自然死とされる作為的積極的尊厳死の実態 - What’s ALS for me ?を読んだ.最初に,読んだ時は全く意味がとれてなくて,おいおいという気持ちでこのエントリを書いたんだけど,いろいろ調べた結果,気管切開した場合にQOLはどこまで下がるかという技術的な問題でしかないことがわかったので,どうしようかなと迷ったんだけど,ちょっと文章を変えてあげとく.

このまえ,臓器移植絡み - smectic_gの日記を書いて,まあ叩かれたわけだけど,なんでああいうことを書いたのかというと,自分としては予後が悪いのに,高度医療で生かされたいとは思わないということ以外にもう一つあって,実家帰って友人の新米医師に,陰鬱な終末医療の話を散々聞かされるからというのもある.

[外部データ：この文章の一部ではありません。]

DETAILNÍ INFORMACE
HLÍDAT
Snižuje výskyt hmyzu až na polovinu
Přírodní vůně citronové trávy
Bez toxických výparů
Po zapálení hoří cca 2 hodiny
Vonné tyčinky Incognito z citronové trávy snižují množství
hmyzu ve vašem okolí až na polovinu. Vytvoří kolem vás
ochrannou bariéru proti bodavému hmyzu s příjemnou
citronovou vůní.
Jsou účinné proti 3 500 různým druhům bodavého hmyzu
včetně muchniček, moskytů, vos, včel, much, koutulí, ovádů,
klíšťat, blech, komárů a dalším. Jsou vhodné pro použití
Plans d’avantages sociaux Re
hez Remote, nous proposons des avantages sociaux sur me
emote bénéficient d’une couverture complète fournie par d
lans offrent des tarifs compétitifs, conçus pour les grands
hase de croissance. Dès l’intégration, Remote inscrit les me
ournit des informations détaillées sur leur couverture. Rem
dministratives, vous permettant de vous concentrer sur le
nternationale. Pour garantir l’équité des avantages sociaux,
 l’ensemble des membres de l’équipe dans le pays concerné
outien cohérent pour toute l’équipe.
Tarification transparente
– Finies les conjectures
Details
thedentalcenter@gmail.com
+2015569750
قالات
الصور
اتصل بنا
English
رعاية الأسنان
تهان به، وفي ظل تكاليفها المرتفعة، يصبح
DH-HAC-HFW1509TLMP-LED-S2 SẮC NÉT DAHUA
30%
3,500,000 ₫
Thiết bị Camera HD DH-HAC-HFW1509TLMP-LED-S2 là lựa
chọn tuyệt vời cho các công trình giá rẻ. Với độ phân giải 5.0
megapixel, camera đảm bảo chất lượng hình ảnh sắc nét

たとえば,この前聞いた話だと,老健施設で床ずれがひどくなって搬送されたおばあちゃん.床ずれがあまりにもひどすぎて,尻の辺りの肉をほとんど全部とっちゃうしかなかったので,体の前と後ろがほとんどくっつきそうになってる.で,当たり前のようにぼけてるので,えーとかあーとかしか言えない.毎朝床ずれの悪化を防ぐために,そのおばあちゃんの体を拭くんだけど,そんな状態だからすごいあーあー言って痛がると.

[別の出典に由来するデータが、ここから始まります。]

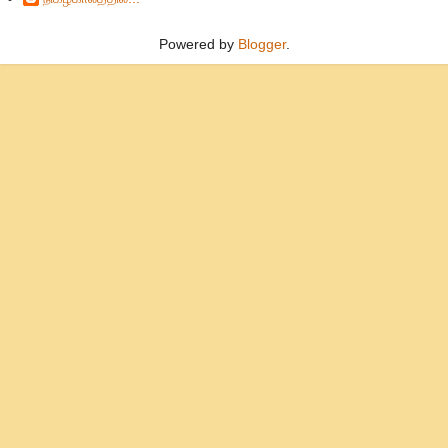
Powered by
Blogger
.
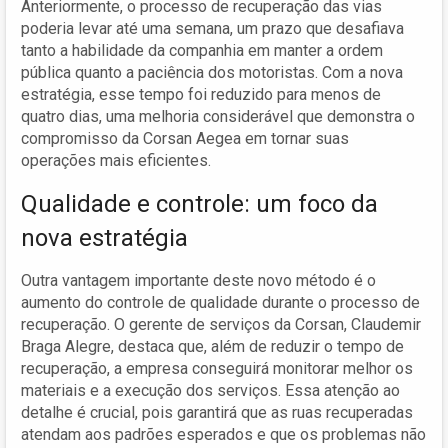
Anteriormente, o processo de recuperação das vias
poderia levar até uma semana, um prazo que desafiava
tanto a habilidade da companhia em manter a ordem
pública quanto a paciência dos motoristas. Com a nova
estratégia, esse tempo foi reduzido para menos de
quatro dias, uma melhoria considerável que demonstra o
compromisso da Corsan Aegea em tornar suas
operações mais eficientes.
Qualidade e controle: um foco da
nova estratégia
Outra vantagem importante deste novo método é o
aumento do controle de qualidade durante o processo de
recuperação. O gerente de serviços da Corsan, Claudemir
Braga Alegre, destaca que, além de reduzir o tempo de
recuperação, a empresa conseguirá monitorar melhor os
materiais e a execução dos serviços. Essa atenção ao
detalhe é crucial, pois garantirá que as ruas recuperadas
atendam aos padrões esperados e que os problemas não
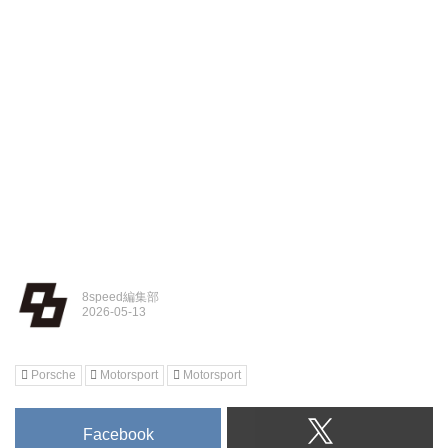
8speed編集部
Porsche
Motorsport
Motorsport
Facebook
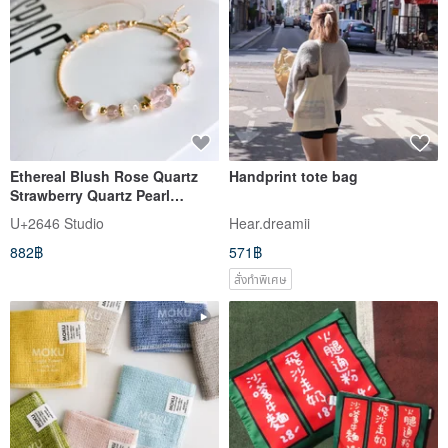
Ethereal Blush Rose Quartz
Handprint tote bag
Strawberry Quartz Pearl
Moonstone Romance Crystal
U+2646 Studio
Hear.dreamii
Natural Stone Bracelet Bangle
882฿
571฿
สั่งทำพิเศษ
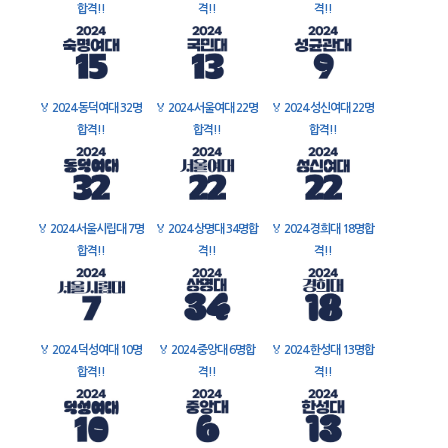
합격!!
격!!
격!!
🏅
2024 동덕여대 32명
🏅
2024 서울여대 22명
🏅
2024 성신여대 22명
합격!!
합격!!
합격!!
🏅
2024 서울시립대 7명
🏅
2024 상명대 34명합
🏅
2024 경희대 18명합
합격!!
격!!
격!!
🏅
2024 덕성여대 10명
🏅
2024 중앙대 6명합
🏅
2024 한성대 13명합
합격!!
격!!
격!!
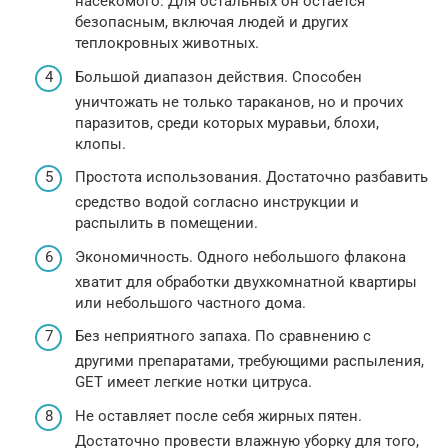
насекомого. Для остальных он остается
безопасным, включая людей и других
теплокровных животных.
Большой диапазон действия. Способен
уничтожать не только тараканов, но и прочих
паразитов, среди которых муравьи, блохи,
клопы.
Простота использования. Достаточно разбавить
средство водой согласно инструкции и
распылить в помещении.
Экономичность. Одного небольшого флакона
хватит для обработки двухкомнатной квартиры
или небольшого частного дома.
Без неприятного запаха. По сравнению с
другими препаратами, требующими распыления,
GET имеет легкие нотки цитруса.
Не оставляет после себя жирных пятен.
Достаточно провести влажную уборку для того,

で,自分はまあああいう文章を書く人間だから「なんで,生かしてんの?家族はどうしたいの?」と聞くと,「何とかして下さい」と懇願するだけらしい.本気で思ってるのか,現状認識から逃げているのかしらないが,医者は魔法使いで床ずれで失った部分を埋めた上に,混濁した意識も正常な状態に戻して復活させてくれるとでも思ってるらしい.もしくは,どんな状態であれ生きていることは尊いと思ってるのかもしれない.だって,床ずれをひどくするような,ひどい施設に突っ込んだ上で,そういうことを言うんだからね.どう生きていても生きてることは尊いから,どんな状態でも生きてれば幸せとでも思ってるんだろうか.

ともかく,そういう誰も幸せにならない(としか自分には思えないし,友人も自分なら絶対にああはなりたくないとはっきり言う)症例を延々と続けているせいで,友人は結構医者を選んだ道を後悔しかけている.業務としては,患者本人の意思表示が出来ない以上,家族の要請に従って生かすしかない.これに対して,生命倫理的な発想によって,きちんと意味付けをおこなうことが出来るのなら,医師になるような人にはきちんと洗脳してあげればいいのにと思う.逆にそうしないと,壊れるか,自分基準で消極的尊厳死を勝手に遂行する人になりかねない.そういう危うさを友人からは感じる.